Einen Anspruch auf den Beitragszuschuss Ost gebe es ebenso wenig. § 64 [X.] könne nicht im Sinne einer Zahlungsverpflichtungen auslösenden Anordnungsermächtigung verstanden werden. Überdies könnten die [X.] nicht im Wege einer bloßen Durchführungsvorschrift zu einer Sonderfinanzierung herangezogen werden.

II. Das hält rechtlicher Nachprüfung im Ergebnis stand.

1. Das Berufungsgericht hat zu Recht einen Anspruch der Klägerin auf [X.] verneint.

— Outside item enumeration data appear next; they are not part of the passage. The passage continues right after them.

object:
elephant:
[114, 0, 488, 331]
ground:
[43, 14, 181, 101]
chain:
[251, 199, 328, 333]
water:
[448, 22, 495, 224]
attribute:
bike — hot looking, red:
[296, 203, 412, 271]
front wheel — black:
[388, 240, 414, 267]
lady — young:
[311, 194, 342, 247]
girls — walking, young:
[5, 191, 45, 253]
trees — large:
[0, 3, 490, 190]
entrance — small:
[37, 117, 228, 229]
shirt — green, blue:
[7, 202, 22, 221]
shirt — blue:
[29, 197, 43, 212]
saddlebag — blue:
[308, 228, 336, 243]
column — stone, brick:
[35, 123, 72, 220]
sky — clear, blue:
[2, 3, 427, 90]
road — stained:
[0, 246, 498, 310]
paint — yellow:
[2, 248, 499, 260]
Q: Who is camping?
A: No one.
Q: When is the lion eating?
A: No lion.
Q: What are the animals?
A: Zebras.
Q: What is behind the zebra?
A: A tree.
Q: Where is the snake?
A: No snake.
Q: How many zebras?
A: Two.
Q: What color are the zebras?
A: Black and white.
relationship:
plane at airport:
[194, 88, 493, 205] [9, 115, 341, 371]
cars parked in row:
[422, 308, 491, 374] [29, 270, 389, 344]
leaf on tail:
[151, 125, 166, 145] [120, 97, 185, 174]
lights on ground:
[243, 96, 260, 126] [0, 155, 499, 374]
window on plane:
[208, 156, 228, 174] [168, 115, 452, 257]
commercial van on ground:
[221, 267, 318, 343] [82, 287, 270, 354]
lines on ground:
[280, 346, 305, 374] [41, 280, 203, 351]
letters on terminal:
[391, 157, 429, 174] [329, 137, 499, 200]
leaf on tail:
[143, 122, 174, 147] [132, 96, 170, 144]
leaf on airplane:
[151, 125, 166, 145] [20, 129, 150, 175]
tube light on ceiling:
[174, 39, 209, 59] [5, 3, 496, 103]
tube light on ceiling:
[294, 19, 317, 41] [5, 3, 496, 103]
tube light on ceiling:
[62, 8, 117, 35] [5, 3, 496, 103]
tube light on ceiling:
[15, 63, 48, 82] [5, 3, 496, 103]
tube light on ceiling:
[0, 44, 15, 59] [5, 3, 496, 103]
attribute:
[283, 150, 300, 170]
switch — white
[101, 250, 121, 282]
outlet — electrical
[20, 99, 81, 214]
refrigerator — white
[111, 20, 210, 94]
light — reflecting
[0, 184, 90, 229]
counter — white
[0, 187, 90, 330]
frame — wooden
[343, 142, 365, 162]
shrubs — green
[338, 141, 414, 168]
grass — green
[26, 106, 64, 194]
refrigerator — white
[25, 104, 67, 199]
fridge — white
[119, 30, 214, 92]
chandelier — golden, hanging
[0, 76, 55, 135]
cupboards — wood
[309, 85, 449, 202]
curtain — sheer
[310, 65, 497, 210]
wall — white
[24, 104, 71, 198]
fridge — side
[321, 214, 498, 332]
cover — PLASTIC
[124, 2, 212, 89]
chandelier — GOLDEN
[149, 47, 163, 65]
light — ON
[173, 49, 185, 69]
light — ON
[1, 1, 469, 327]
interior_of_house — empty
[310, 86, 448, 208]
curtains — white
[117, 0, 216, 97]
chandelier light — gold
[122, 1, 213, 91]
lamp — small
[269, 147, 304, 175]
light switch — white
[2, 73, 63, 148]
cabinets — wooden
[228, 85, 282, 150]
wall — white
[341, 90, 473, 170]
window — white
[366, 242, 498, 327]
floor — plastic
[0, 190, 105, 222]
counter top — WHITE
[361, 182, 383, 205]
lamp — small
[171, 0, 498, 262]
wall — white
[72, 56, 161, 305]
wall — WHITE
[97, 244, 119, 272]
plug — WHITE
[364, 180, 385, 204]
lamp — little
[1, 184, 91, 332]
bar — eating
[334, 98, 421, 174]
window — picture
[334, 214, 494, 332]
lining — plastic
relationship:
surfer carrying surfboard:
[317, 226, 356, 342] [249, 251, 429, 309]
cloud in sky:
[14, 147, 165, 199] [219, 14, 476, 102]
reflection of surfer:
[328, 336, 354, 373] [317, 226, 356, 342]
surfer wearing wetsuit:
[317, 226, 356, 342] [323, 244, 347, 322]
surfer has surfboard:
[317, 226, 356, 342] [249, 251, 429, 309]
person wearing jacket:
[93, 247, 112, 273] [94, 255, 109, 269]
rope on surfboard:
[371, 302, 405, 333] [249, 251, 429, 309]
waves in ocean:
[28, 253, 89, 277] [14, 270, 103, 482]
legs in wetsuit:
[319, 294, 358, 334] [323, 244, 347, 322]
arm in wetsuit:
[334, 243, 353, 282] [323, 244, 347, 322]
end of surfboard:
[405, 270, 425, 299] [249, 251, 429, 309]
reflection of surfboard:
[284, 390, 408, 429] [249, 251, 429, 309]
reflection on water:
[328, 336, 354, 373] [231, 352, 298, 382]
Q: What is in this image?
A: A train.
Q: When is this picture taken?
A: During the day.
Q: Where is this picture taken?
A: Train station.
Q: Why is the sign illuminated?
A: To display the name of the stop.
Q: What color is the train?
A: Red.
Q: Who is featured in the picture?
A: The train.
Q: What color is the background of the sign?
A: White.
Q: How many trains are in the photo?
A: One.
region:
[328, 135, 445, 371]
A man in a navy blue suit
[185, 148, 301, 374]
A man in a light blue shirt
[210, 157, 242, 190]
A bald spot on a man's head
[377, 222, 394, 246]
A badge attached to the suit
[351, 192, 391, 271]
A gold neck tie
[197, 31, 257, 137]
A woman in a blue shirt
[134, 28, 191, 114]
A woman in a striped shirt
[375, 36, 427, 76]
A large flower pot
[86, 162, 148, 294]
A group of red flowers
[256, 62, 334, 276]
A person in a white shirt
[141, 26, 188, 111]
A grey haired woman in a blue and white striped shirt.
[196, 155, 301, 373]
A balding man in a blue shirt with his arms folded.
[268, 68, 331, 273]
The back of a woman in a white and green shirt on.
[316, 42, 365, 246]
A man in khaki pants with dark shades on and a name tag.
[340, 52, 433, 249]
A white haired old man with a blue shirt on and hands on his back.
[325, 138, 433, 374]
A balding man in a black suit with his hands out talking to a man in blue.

a) Allerdings enthält die Satzung der Klägerin - anders als das Berufungsgericht meint - in § 63 i.V.m. § 55 Abs. 3 Satz 3 [X.] nur einen einzigen, einheitlichen [X.]tatbestand. Der Beteiligte hat als durchschnittlicher Versicherungsnehmer keinen Anlass, von unterschiedlichen [X.]ern in § 63 [X.] einerseits und § 55 Abs. 3 [X.] andererseits auszugehen. Insbesondere kann er § 63 [X.] kein gesondertes, von einem konkreten Finanzierungsbedarf abgekoppeltes [X.] entnehmen.

b) Zutreffend hat das Berufungsgericht die Einführung eines [X.]es durch § 63 i.V.m. § 55 Abs. 3 Satz 3 [X.] und dessen Erhebung allein von den Arbeitgebern nicht als unangemessene Benachteiligung der [X.] [X.] des § 307 Abs. 1 Satz 1 BGB betrachtet. Die Satzungsbestimmungen der Klägerin übernehmen insoweit tarifrechtliche Grundentscheidungen der Tarifvertragsparteien (§ 17 [X.] und Ziff. 4.1 [X.] 2001). Soweit hiernach § 55 und § 63 [X.] nur einer Überprüfung an Hand des [X.] Verfassungsrechts und des europäischen Gemeinschaftsrechts unterliegt, verstößt er hiergegen nicht; ebenso sind die Grenzen der Satzungsänderungsbefugnis nicht überschritten (vgl. Senatsurteil vom 20. Juli 2011 - [X.], [X.], 314 Rn. 63 ff.). Dabei muss sich die Beklagte über ihre Beteiligungsvereinbarung im Rahmen der [X.] den [X.] und den [X.] 2001 entgegenhalten lassen (vgl. Senatsurteil vom 20. Juli 2011 aaO Rn. 59 ff.). Keine Grundentscheidung der Tarifvertragsparteien besteht indessen zur konkreten Höhe des [X.]es, weil der [X.] und der [X.] 2001 insoweit keine Regelung für die Klägerin treffen.

c) Rechtsfehlerfrei hat das Berufungsgericht die Festlegung der Höhe des [X.]es durch den [X.] vom 16. April 2002 auf die Einhaltung billigen Ermessens hin überprüft und diesen für unwirksam erachtet.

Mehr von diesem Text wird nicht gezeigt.